**Work to be completed:** Only the stretch of the listing below that runs from the line with "17: (684, 437, 1.44)" through the line with "46: (743, 474, 3.04)" is to be printed, exactly and with both ends.

** Opening Exercise materials block **

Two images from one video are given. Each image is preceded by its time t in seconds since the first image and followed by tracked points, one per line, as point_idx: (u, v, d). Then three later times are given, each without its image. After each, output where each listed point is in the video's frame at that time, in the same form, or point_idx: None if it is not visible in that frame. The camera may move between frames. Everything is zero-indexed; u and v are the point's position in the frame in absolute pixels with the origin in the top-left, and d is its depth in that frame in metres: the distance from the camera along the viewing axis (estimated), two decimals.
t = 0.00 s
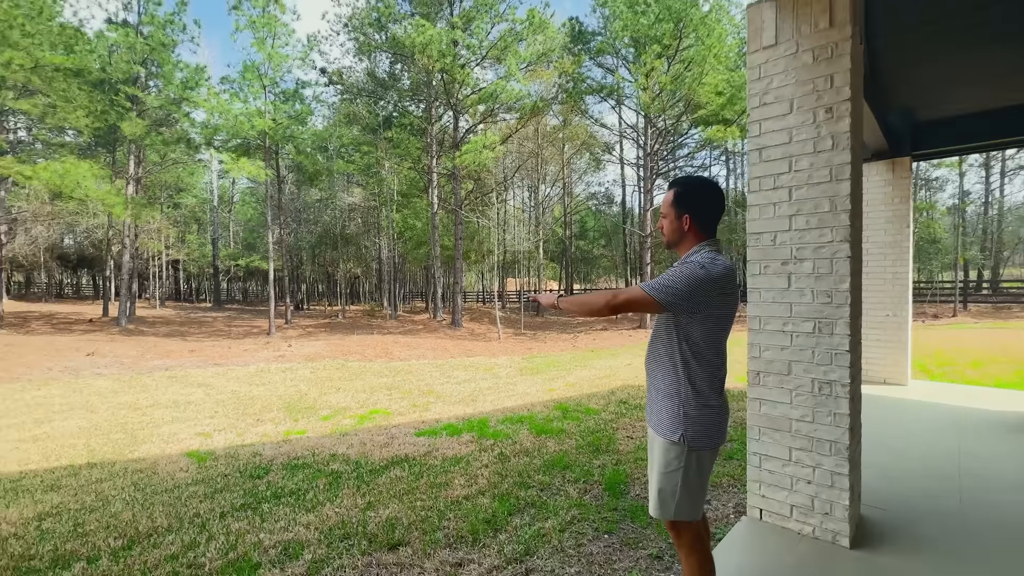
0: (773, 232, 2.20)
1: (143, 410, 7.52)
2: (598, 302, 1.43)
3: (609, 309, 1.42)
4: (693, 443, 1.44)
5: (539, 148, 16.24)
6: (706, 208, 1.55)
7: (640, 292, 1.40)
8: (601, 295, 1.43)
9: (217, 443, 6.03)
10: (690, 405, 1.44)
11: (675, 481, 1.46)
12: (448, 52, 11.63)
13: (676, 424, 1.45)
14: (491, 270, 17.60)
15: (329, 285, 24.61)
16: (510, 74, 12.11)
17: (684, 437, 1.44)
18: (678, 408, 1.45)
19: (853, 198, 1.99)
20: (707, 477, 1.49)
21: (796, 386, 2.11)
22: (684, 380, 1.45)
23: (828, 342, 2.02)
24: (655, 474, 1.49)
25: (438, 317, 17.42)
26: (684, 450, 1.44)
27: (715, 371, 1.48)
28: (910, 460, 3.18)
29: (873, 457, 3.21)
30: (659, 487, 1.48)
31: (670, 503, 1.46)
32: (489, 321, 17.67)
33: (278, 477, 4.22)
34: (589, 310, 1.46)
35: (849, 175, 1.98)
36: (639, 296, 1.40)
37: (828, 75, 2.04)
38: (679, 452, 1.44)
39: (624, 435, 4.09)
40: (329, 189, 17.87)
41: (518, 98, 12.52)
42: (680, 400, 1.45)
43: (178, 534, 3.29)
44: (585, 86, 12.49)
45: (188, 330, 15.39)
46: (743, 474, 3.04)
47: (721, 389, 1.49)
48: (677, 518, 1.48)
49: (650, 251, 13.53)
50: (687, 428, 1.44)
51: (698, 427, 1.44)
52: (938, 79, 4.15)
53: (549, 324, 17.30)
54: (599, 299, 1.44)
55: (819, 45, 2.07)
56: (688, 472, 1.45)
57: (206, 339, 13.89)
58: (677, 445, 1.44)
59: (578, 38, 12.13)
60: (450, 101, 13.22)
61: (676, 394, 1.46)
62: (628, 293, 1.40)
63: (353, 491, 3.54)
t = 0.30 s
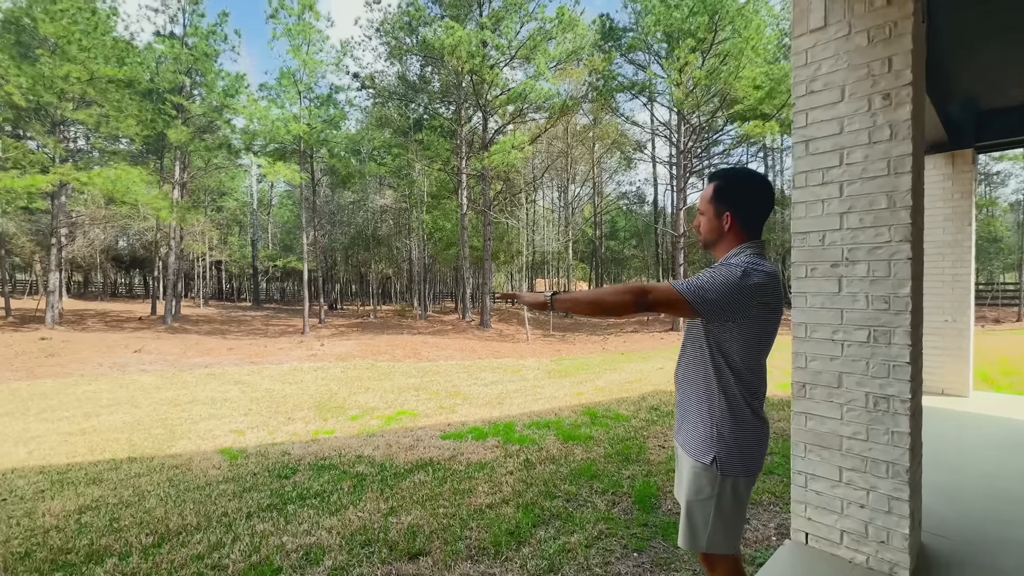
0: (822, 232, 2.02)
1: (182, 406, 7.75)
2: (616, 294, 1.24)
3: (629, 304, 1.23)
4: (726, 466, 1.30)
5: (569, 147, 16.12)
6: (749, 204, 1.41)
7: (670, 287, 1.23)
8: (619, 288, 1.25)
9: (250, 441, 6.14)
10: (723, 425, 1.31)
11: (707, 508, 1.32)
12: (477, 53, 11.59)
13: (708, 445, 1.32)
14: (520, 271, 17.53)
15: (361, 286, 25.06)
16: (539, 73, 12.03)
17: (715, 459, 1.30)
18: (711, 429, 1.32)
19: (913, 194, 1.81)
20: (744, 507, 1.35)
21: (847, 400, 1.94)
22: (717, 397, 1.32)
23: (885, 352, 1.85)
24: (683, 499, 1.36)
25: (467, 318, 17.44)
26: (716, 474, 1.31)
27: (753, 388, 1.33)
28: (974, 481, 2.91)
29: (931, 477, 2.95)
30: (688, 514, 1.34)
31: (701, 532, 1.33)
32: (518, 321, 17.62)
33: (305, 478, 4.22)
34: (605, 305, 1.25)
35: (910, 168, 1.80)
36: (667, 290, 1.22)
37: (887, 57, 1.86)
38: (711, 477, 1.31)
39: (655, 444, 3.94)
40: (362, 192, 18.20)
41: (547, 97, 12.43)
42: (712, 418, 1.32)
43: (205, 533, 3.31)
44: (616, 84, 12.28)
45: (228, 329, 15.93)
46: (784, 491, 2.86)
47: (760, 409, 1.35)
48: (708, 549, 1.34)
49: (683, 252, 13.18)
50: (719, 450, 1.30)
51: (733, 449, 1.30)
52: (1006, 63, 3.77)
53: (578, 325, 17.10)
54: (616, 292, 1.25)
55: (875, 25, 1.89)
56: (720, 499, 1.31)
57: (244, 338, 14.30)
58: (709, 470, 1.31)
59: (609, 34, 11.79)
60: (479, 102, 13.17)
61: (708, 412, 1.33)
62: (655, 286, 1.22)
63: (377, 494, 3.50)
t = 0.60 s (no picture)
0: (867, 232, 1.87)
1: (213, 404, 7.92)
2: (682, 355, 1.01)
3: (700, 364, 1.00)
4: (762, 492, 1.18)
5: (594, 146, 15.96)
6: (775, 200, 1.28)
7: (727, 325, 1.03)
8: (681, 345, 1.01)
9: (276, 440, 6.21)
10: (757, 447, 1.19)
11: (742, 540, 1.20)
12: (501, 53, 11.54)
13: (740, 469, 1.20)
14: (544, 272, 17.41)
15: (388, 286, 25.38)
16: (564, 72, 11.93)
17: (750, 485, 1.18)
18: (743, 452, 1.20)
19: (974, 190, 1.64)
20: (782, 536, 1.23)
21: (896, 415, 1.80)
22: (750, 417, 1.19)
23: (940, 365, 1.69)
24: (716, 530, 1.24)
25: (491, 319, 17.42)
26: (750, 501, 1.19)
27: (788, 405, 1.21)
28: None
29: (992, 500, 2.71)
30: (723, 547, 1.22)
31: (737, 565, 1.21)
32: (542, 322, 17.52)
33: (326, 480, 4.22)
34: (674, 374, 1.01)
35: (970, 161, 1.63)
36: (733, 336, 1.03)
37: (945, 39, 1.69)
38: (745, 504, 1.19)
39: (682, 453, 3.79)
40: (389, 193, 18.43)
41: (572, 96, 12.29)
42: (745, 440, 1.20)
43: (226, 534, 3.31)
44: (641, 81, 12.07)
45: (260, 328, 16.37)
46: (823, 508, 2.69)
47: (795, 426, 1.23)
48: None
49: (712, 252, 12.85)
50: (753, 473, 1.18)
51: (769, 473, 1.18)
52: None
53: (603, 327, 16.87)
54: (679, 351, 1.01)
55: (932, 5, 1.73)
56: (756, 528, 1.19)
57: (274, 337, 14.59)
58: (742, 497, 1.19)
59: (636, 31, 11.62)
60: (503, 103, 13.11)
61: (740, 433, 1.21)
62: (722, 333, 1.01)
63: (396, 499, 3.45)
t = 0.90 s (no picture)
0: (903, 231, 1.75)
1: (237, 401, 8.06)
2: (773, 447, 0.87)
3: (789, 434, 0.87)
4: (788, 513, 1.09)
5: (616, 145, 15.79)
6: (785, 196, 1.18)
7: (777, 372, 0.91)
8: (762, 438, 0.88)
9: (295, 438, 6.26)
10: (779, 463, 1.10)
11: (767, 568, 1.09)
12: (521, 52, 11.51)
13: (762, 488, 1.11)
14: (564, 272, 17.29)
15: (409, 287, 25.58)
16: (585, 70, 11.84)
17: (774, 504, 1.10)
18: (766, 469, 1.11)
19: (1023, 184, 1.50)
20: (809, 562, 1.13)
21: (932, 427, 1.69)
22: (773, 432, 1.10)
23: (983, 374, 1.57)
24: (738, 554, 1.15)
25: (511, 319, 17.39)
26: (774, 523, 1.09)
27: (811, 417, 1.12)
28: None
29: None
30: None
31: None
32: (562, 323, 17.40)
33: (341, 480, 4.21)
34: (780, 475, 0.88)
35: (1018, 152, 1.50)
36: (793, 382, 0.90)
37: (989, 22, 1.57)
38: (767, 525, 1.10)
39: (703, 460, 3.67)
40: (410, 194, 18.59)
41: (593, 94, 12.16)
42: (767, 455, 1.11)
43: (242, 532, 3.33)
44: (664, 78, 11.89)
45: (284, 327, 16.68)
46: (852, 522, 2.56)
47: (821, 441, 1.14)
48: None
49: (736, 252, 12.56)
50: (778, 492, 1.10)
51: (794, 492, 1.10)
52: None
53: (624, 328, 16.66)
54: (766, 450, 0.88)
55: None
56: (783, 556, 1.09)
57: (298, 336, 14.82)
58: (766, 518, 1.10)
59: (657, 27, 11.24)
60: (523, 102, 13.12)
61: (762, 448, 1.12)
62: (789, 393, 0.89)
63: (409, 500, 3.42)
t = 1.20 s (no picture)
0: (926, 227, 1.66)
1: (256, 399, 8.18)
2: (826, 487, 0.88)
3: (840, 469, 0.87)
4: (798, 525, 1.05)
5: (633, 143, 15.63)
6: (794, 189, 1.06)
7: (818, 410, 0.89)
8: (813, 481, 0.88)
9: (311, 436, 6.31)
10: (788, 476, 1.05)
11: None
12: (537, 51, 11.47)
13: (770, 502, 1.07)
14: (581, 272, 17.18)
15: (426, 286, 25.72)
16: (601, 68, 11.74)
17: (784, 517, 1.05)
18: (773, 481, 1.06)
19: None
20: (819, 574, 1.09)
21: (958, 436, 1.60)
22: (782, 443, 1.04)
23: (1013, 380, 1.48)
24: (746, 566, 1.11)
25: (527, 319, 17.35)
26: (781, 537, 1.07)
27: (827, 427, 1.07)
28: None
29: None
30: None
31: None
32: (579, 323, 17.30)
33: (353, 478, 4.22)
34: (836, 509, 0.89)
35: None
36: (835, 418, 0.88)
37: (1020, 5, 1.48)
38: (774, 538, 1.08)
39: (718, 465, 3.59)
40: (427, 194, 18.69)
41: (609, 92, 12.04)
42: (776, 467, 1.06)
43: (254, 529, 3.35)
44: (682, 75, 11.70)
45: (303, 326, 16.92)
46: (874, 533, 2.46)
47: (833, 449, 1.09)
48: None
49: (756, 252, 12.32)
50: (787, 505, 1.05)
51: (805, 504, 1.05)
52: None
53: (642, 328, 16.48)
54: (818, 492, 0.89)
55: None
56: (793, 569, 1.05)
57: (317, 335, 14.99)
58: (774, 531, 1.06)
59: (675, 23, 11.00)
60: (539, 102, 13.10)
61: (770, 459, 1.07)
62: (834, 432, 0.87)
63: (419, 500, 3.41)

** Closing Exercise materials block **

**Output for this task:**
17: (684, 437, 1.44)
18: (678, 408, 1.45)
19: (853, 198, 1.99)
20: (707, 477, 1.49)
21: (796, 386, 2.11)
22: (684, 380, 1.45)
23: (828, 342, 2.02)
24: (655, 474, 1.49)
25: (438, 317, 17.42)
26: (684, 450, 1.44)
27: (715, 371, 1.48)
28: (910, 460, 3.18)
29: (873, 457, 3.21)
30: (659, 487, 1.48)
31: (670, 503, 1.46)
32: (489, 321, 17.67)
33: (278, 477, 4.22)
34: (589, 310, 1.46)
35: (849, 175, 1.98)
36: (639, 296, 1.40)
37: (828, 75, 2.04)
38: (679, 452, 1.44)
39: (624, 435, 4.09)
40: (329, 189, 17.87)
41: (518, 98, 12.52)
42: (680, 400, 1.45)
43: (178, 534, 3.29)
44: (585, 86, 12.49)
45: (188, 330, 15.39)
46: (743, 474, 3.04)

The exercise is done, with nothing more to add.